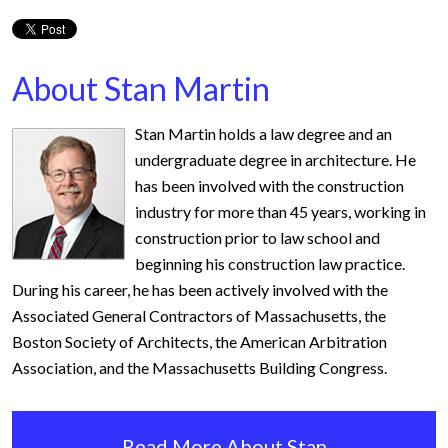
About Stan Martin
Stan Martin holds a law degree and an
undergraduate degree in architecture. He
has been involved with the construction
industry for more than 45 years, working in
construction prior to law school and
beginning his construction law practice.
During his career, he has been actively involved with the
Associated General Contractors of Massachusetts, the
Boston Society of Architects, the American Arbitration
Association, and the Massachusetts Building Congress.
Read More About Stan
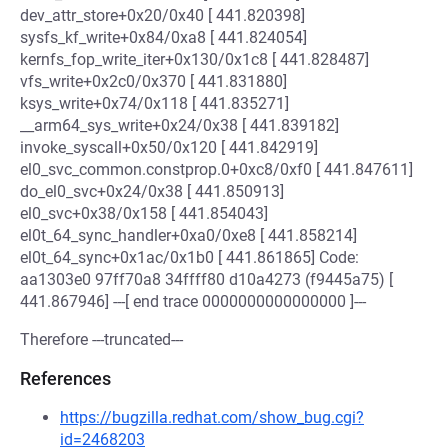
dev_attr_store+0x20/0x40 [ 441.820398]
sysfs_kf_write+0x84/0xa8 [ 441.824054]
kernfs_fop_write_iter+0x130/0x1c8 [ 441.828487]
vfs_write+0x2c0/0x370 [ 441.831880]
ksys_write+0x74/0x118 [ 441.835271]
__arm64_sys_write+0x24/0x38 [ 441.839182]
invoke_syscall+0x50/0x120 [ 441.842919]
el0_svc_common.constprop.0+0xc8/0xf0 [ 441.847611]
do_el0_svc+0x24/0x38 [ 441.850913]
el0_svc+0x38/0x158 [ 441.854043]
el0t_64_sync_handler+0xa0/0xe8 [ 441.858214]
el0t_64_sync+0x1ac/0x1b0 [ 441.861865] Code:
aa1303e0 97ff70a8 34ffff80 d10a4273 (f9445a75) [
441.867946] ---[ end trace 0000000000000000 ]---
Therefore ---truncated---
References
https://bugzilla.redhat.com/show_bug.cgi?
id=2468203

#### Task prompt
Write out exactly the final stretch of the listing above, beginning at the line that contains "el0_svc+0x38/0x158 [ 441.854043]" and ending at its last line, with nothing added.

#### Result
el0_svc+0x38/0x158 [ 441.854043]
el0t_64_sync_handler+0xa0/0xe8 [ 441.858214]
el0t_64_sync+0x1ac/0x1b0 [ 441.861865] Code:
aa1303e0 97ff70a8 34ffff80 d10a4273 (f9445a75) [
441.867946] ---[ end trace 0000000000000000 ]---
Therefore ---truncated---
References
https://bugzilla.redhat.com/show_bug.cgi?
id=2468203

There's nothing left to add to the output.